I vaguely recognized it from the opening of the movie “Get Out,” where I thought it was a lost Prince track: the funk, the aching falsetto vocal. And so maybe I’ve been thinking about Prince too, as I’ve played this, here on the year anniversary of his death. Big fan, mixed feelings. Hard not to feels some resentment when people you admire take what seems from the outside like the easy way out.  It may well not have been, and addiction is a disease, you tell yourself. And then something along the lines of, asshole.

Nothing’s simple, except maybe the note progression this song is built on. We hear it at the beginning and then over and over, like a classical music theme. What’s it all about?

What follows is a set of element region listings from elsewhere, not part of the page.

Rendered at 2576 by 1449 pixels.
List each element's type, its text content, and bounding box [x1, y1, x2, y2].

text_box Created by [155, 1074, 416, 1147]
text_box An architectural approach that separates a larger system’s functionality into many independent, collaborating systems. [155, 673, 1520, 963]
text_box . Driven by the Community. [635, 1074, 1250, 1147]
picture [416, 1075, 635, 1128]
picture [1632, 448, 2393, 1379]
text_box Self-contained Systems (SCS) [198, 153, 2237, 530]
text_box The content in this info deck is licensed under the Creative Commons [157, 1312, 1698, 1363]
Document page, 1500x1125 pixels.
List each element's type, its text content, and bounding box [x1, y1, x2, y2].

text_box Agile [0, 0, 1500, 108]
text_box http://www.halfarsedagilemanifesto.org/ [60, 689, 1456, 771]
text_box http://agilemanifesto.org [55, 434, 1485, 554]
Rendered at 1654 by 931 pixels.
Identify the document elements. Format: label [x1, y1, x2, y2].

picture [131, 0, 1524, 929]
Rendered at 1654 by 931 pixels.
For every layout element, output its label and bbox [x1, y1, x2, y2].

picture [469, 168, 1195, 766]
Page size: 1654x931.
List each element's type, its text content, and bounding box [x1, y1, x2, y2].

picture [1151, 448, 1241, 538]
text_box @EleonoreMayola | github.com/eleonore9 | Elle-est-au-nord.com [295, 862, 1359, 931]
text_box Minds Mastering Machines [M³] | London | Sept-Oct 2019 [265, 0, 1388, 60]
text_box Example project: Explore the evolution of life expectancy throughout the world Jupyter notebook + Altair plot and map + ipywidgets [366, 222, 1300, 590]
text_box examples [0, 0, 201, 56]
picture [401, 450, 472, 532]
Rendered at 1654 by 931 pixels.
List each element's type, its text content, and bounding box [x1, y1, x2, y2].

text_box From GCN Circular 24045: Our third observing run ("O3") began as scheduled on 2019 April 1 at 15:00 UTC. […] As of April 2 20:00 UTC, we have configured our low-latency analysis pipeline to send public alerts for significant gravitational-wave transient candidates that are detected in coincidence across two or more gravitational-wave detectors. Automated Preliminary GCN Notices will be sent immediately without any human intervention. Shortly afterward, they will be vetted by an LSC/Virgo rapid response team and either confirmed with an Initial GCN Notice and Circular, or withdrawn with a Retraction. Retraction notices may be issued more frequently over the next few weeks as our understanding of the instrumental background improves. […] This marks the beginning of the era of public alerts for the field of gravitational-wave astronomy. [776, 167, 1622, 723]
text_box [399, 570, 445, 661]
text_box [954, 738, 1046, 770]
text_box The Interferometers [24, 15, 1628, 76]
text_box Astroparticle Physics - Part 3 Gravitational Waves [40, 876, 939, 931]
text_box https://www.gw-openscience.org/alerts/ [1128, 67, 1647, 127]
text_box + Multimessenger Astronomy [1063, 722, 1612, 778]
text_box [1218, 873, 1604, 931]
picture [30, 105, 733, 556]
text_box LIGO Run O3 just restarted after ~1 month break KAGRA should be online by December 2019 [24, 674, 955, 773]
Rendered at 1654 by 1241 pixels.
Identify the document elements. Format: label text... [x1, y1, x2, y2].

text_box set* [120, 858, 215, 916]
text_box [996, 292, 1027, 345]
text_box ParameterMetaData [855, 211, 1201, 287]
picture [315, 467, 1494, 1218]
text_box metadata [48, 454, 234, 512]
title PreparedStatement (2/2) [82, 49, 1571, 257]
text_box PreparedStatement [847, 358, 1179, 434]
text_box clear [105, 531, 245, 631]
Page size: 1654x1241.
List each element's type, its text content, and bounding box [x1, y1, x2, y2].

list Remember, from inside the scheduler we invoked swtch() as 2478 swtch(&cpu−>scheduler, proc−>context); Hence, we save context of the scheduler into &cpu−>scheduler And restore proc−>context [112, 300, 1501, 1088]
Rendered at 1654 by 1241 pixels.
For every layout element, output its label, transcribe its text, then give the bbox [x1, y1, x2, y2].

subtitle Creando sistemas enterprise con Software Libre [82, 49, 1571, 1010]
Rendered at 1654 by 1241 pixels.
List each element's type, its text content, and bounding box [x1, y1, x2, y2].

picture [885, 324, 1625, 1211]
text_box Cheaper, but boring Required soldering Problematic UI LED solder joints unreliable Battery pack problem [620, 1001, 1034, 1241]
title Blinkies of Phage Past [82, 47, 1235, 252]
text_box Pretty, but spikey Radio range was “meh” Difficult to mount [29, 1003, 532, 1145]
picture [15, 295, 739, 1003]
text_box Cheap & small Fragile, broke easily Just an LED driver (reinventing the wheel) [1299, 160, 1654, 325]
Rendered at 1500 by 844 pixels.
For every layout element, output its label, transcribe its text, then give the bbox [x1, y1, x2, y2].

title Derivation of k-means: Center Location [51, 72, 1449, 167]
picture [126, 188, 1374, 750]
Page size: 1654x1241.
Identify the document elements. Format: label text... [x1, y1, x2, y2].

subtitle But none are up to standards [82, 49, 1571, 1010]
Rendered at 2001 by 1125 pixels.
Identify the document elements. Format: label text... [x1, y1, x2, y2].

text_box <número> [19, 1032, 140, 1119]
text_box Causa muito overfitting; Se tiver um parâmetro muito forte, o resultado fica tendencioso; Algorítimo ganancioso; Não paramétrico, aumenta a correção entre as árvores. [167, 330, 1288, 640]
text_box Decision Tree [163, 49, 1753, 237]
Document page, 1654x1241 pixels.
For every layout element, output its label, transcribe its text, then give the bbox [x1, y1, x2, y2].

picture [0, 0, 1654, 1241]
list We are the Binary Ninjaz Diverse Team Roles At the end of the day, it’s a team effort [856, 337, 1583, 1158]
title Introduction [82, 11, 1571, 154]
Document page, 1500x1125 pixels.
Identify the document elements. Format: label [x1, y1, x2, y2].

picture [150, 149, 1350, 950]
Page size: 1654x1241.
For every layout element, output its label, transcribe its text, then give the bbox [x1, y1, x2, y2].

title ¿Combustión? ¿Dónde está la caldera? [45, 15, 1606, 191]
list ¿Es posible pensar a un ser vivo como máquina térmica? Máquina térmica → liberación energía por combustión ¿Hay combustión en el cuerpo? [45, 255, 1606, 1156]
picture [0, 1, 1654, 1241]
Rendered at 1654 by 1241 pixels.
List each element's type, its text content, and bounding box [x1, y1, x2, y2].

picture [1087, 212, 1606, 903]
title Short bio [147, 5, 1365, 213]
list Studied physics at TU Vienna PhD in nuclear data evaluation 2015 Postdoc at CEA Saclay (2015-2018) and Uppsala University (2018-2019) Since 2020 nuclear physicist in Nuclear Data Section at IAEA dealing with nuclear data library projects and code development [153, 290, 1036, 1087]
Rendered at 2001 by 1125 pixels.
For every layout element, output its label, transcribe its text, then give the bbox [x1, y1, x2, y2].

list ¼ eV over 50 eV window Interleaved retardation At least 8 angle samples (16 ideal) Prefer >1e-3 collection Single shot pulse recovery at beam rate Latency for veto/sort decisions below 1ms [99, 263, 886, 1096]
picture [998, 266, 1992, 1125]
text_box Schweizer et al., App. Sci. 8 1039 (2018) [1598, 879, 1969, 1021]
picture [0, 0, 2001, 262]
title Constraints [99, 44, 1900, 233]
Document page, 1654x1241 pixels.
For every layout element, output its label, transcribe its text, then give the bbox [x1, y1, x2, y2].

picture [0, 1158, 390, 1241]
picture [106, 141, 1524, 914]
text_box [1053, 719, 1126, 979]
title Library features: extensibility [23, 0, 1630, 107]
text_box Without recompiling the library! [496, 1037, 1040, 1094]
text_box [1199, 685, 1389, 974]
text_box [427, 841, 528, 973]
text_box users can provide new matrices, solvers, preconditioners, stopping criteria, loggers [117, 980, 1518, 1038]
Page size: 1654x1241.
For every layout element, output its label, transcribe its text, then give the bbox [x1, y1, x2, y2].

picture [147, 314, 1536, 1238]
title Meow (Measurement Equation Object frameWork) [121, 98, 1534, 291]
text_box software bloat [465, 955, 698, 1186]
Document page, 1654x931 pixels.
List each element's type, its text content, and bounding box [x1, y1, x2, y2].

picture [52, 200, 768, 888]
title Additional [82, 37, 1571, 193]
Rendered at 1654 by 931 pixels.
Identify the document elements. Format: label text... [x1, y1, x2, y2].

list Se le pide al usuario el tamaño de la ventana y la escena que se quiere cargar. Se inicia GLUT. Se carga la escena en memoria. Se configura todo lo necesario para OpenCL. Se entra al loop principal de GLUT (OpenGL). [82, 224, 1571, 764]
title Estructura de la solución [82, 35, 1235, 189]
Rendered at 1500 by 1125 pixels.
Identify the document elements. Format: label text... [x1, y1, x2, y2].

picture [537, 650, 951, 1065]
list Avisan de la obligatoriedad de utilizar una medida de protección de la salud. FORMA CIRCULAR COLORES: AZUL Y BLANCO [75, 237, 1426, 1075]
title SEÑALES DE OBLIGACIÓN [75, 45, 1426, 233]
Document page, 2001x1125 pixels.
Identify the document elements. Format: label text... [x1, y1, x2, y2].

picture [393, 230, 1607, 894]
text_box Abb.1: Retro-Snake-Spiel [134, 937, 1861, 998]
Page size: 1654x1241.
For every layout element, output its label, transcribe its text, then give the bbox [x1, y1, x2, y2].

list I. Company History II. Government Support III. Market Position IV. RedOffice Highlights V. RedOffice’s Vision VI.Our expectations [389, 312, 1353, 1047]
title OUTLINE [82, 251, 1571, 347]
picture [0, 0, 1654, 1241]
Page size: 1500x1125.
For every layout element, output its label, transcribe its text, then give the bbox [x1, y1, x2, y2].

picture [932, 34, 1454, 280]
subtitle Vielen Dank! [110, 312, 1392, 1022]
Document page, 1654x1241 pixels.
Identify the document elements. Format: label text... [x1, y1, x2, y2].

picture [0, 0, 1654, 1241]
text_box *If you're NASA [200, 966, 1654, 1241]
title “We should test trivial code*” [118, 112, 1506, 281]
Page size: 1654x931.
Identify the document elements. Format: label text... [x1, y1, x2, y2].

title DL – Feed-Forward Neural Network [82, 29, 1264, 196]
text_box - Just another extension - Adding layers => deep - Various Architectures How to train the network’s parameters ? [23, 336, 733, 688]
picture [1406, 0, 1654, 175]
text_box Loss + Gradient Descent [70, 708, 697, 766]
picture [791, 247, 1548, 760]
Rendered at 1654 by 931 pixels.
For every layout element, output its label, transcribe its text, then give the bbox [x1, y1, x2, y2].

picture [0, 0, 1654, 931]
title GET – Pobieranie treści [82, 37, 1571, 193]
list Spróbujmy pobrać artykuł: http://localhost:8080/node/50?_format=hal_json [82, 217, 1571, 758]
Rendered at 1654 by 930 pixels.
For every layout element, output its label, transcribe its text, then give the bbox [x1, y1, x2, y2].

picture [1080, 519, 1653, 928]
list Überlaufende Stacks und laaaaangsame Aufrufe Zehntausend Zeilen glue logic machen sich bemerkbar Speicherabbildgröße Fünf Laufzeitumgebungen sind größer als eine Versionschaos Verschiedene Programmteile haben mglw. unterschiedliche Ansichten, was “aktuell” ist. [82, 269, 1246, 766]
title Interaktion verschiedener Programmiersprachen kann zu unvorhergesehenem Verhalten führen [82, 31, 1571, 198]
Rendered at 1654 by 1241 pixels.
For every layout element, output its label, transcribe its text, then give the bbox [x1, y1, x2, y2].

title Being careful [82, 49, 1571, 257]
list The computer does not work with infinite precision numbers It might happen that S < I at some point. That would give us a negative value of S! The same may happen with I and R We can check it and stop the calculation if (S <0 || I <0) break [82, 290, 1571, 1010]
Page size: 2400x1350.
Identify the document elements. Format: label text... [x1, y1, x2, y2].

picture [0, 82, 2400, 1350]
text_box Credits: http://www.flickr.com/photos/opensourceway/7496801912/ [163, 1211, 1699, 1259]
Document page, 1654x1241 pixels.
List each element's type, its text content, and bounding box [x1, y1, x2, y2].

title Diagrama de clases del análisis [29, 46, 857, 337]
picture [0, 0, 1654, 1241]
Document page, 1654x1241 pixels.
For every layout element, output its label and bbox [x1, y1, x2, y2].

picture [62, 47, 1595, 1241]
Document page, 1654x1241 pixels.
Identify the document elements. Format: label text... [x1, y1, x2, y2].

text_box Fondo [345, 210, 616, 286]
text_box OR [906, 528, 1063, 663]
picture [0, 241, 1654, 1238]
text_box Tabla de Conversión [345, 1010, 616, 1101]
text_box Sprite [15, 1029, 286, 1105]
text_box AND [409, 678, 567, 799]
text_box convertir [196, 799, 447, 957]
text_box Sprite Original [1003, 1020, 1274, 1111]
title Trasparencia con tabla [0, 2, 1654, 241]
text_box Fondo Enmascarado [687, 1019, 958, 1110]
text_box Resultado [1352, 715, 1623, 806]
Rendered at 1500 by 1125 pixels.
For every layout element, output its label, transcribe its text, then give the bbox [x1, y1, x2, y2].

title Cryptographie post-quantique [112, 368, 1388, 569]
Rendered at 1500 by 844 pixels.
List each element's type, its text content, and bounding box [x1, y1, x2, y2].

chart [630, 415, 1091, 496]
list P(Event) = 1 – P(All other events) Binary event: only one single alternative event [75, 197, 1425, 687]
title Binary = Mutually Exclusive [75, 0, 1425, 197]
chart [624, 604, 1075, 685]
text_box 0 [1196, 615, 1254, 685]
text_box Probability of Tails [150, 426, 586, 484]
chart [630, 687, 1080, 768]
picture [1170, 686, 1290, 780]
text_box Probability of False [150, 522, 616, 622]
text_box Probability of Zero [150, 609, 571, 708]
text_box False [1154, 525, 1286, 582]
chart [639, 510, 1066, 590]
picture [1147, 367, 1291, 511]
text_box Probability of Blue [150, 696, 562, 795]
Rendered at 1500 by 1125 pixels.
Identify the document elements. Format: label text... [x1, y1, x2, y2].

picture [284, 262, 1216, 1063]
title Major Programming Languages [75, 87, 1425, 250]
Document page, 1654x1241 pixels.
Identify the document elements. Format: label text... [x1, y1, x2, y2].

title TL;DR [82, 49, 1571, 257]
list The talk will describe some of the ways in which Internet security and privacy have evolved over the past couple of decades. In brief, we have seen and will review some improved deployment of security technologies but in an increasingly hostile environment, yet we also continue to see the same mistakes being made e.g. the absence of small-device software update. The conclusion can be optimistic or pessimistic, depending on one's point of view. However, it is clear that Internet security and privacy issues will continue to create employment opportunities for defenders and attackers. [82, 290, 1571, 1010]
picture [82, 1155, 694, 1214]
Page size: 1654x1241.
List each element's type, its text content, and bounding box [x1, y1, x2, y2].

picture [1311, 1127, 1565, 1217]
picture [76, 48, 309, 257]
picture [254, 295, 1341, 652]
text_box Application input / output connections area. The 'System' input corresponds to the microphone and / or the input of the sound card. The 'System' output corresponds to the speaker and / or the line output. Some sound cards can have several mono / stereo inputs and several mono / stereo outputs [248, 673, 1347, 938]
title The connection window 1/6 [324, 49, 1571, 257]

I had to consult my good friend the Internet to find the lyrics and with them came, unexpectedly, interpretation (sarcasm on).

Consensus it’s a guy talking about a girl who’s not paying him enough attention, his warning to her that she’s going to lose him entirely if she keeps it up. “Redbone” seems to be a slang term for a light-skinned black woman and not, as I originally thought, a cool reference to a 70’s one-hit-wonder band.

Maybe it’s about that. Or maybe it’s about a black man trying to make it in a white America where he feels unwelcome and rebuffed but not so much so that he’s going to stop trying. “If you want it/you can have it,” that sounds like he’s talking about himself, if you’ll accept me I’ll do what it takes to continue that acceptance and I’ll enjoy the rewards of them because I want those rewards and maybe I shouldn’t want them but why but why shouldn’t I want them?

“Stay woke” is the key phrase. “Stay awake” means be vigilant, stay alert, watch out for what’s coming. “Stay woke” implies what you’ve been watching out for has already happened and you’ve already learned the hard truths from that. Now the important thing is not to forget what you’ve seen and experienced, not to deny those feelings even if on a given day things seem to have improved. “Stay woke” is a state of perpetual vigilance, perpetual questioning, of enjoying the surface while waiting for the inevitable moment what’s underneath is revealed. And although that applies to a black man in white society (see “Get Out”), it doesn’t only apply there.

Me to my son: “I love that song Redbone on the CD you made. But what is he talking about, ‘neighbors creeping’?”

My son: “You might want to listen to that line again.”